WORK REQUEST: All of the data below should be set down again verbatim, without any images.

DATA BELOW:
————

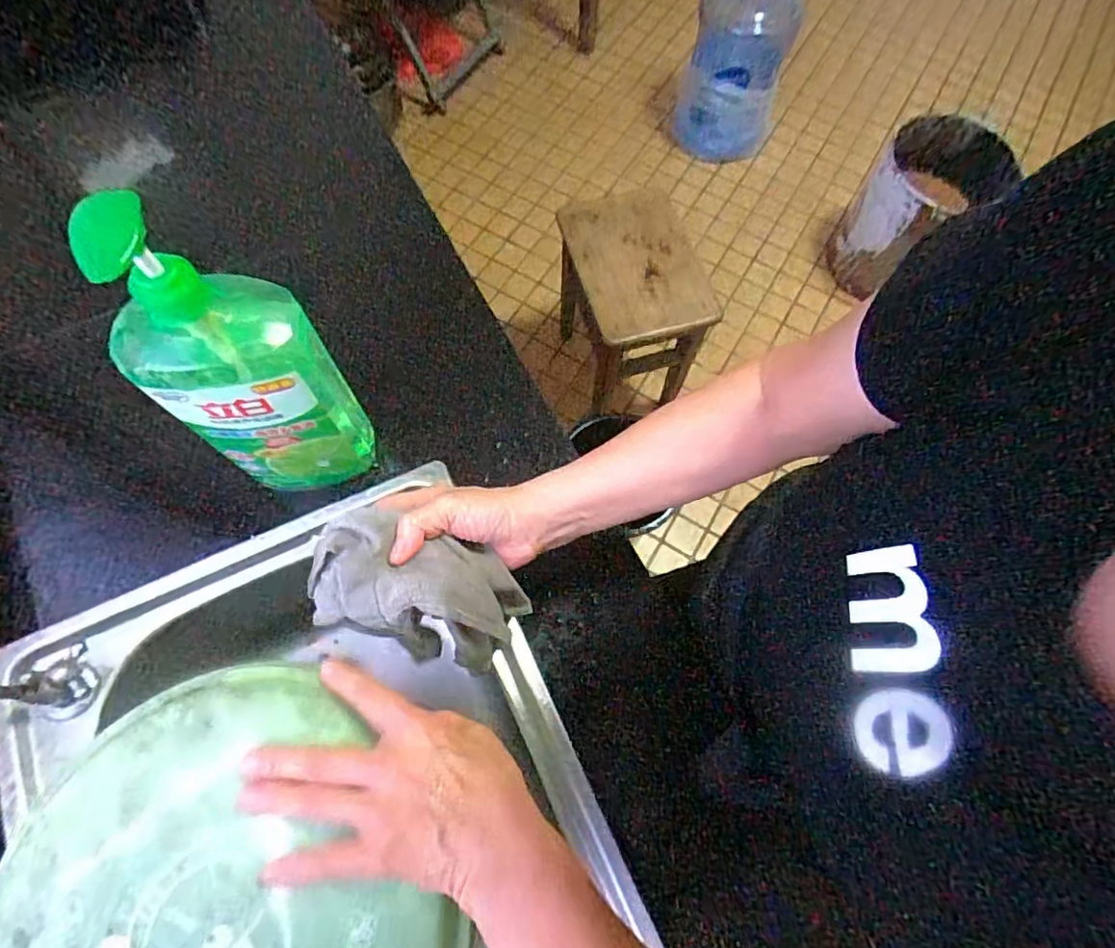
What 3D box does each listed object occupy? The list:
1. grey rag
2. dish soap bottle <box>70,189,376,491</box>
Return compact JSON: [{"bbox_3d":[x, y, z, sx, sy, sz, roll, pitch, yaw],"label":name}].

————

ANSWER FOR THIS EXERCISE:
What 3D box does each listed object occupy? The list:
1. grey rag
2. dish soap bottle <box>70,189,376,491</box>
Return compact JSON: [{"bbox_3d":[x, y, z, sx, sy, sz, roll, pitch, yaw],"label":name}].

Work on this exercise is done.